Leading the revolution is the company’s enigmatic founder, Bailey – Tom Hanks lends his class to the role and shines with a charismatic performance tinged with a sinister undertone. As Bailey’s right hand man Stenton, Patton Oswalt finds the right level of smug to contrast with Hanks amenable tone.
What the film packs in A-list casting though, is readily undermined by a flimsy screenplay, lacklustre performance and mediocre cinematography.
Whilst Emma Watson pulls off playing the all-american girl, her performance as Mae Holland lacks a sense of genuine emotion. She always seems somehow disengaged and with a sympathetic world view rather than living that moment and feeling those feelings.
Admittedly her character is navigating the surreal environment of a passive aggressive workplace where everyone is happy, but not really. As Holland develops, rapidly gaining status within the company she becomes the first Circle employee to go completely transparent. Her entire waking life is online, emails, work, social life. The implications on her family and hometown friends is catastrophic, and yet, regardless of the pain and suffering caused through her involvement, she seems distant.
Her interactions with Ty Lafitte are fleeting. It’s entirely possible John Boyega filmed his scenes for the role in a single day, such is his involvement. And at no time does he even appear to be remotely bothered that he’s in the film at all. Remarkable then that his character is suggested to be responsible for such a pivotal shift in the film’s plot.
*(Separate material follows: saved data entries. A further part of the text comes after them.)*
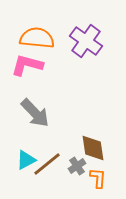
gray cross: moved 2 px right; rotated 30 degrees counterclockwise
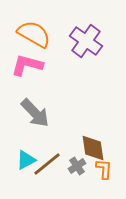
orange semicircle: moved 3 px left, 4 px up; rotated 24 degrees clockwise
orange L-shape: moved 6 px right, 9 px up
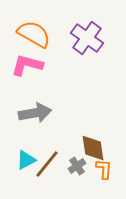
purple cross: moved 1 px right, 3 px up
gray arrow: rotated 56 degrees counterclockwise
brown line: rotated 12 degrees counterclockwise
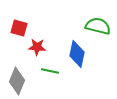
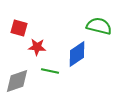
green semicircle: moved 1 px right
blue diamond: rotated 44 degrees clockwise
gray diamond: rotated 48 degrees clockwise
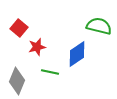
red square: rotated 24 degrees clockwise
red star: rotated 18 degrees counterclockwise
green line: moved 1 px down
gray diamond: rotated 48 degrees counterclockwise
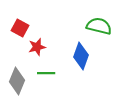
red square: moved 1 px right; rotated 12 degrees counterclockwise
blue diamond: moved 4 px right, 2 px down; rotated 36 degrees counterclockwise
green line: moved 4 px left, 1 px down; rotated 12 degrees counterclockwise
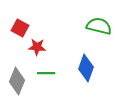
red star: rotated 18 degrees clockwise
blue diamond: moved 5 px right, 12 px down
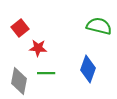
red square: rotated 24 degrees clockwise
red star: moved 1 px right, 1 px down
blue diamond: moved 2 px right, 1 px down
gray diamond: moved 2 px right; rotated 12 degrees counterclockwise
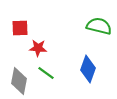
red square: rotated 36 degrees clockwise
green line: rotated 36 degrees clockwise
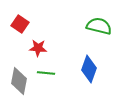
red square: moved 4 px up; rotated 36 degrees clockwise
blue diamond: moved 1 px right
green line: rotated 30 degrees counterclockwise
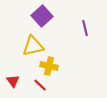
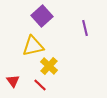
yellow cross: rotated 30 degrees clockwise
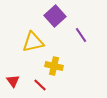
purple square: moved 13 px right
purple line: moved 4 px left, 7 px down; rotated 21 degrees counterclockwise
yellow triangle: moved 4 px up
yellow cross: moved 5 px right; rotated 30 degrees counterclockwise
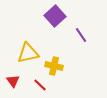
yellow triangle: moved 5 px left, 11 px down
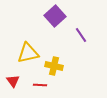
red line: rotated 40 degrees counterclockwise
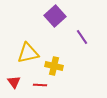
purple line: moved 1 px right, 2 px down
red triangle: moved 1 px right, 1 px down
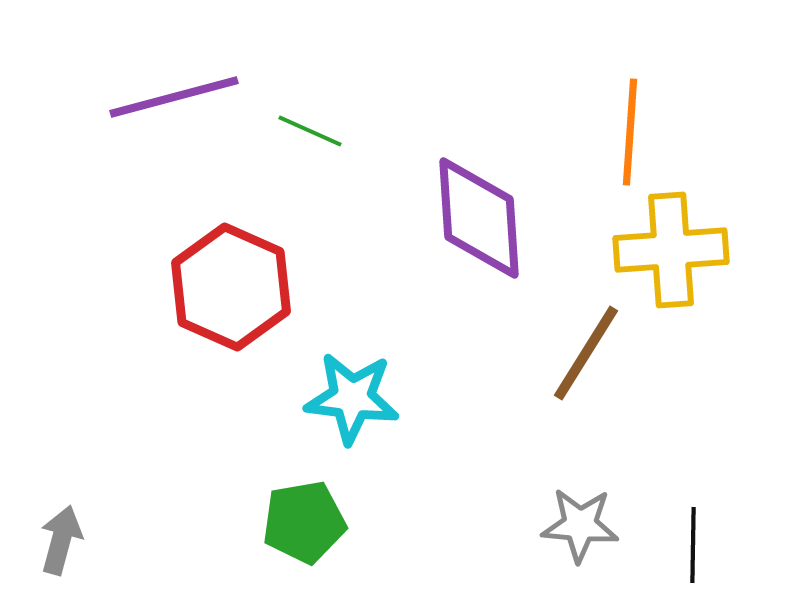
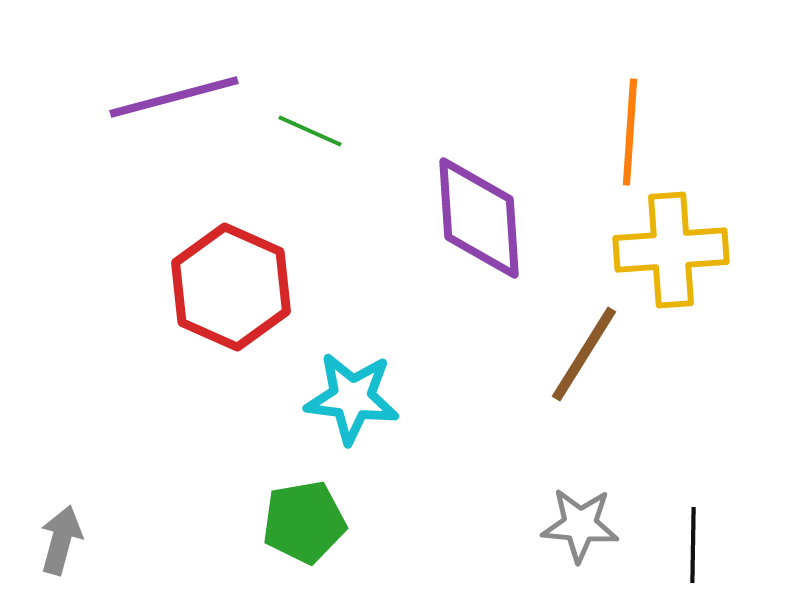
brown line: moved 2 px left, 1 px down
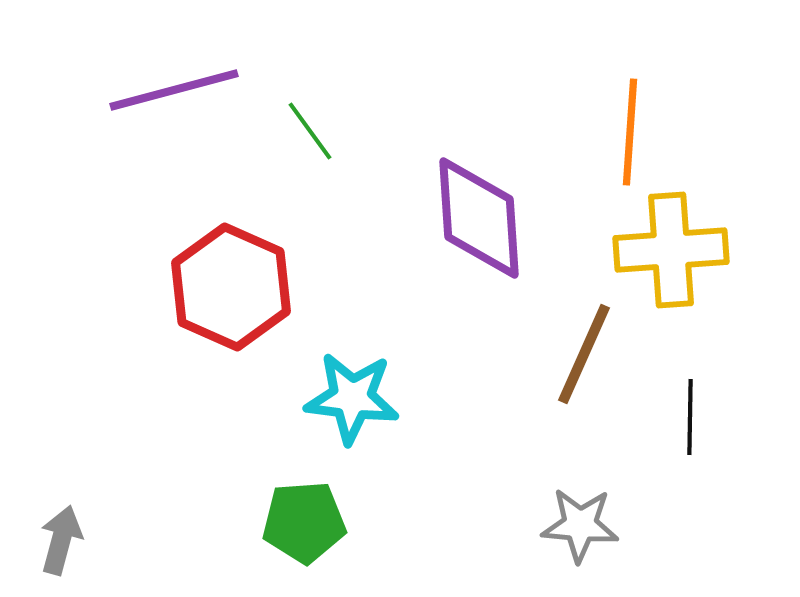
purple line: moved 7 px up
green line: rotated 30 degrees clockwise
brown line: rotated 8 degrees counterclockwise
green pentagon: rotated 6 degrees clockwise
black line: moved 3 px left, 128 px up
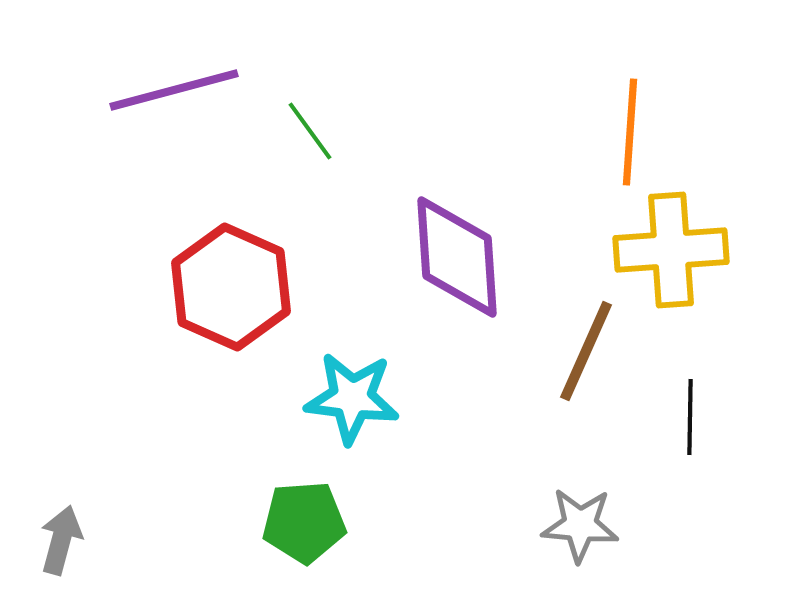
purple diamond: moved 22 px left, 39 px down
brown line: moved 2 px right, 3 px up
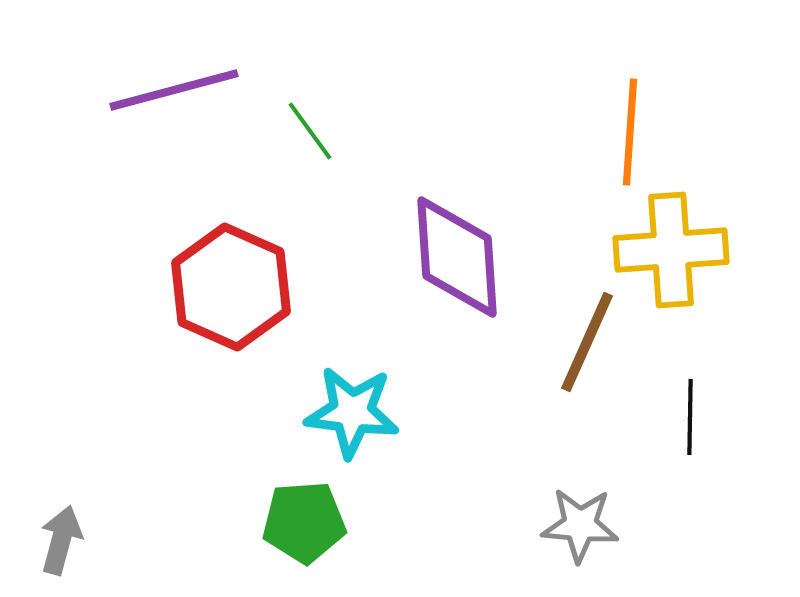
brown line: moved 1 px right, 9 px up
cyan star: moved 14 px down
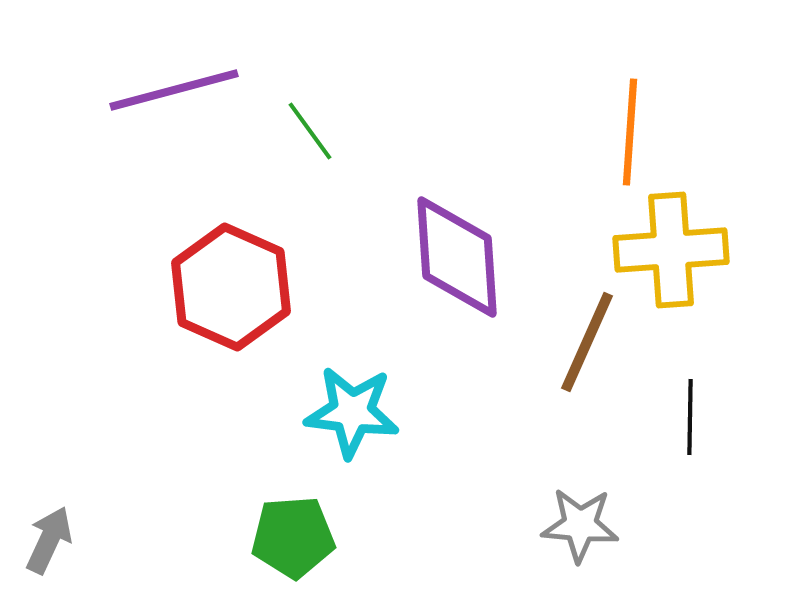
green pentagon: moved 11 px left, 15 px down
gray arrow: moved 12 px left; rotated 10 degrees clockwise
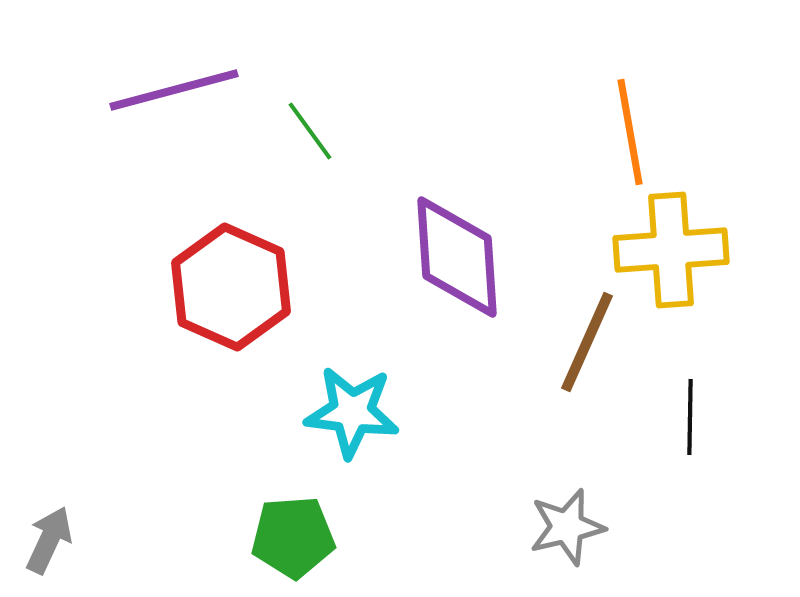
orange line: rotated 14 degrees counterclockwise
gray star: moved 13 px left, 2 px down; rotated 18 degrees counterclockwise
The lack of experience from director James Ponsoldt is evident. The film ebbs and flows in uneasy rhythms. Significant moments are rarely fully explored, moments are glossed over and the storytelling in general is somewhat vague.
Questions of ethics and responsibility are barely investigated throughout the narrative, things simply happen to move the story along. One could assume the filmmakers expect their audience to be like employees of The Circle. Obedient, sanitised and accepting.
Also, why the fuck is Beck (the musician) crowbarred into this film?
Essentially – and despite such a strong cast – The Circle looks and plays like a TV movie. Albeit, slightly better than your average TV movie.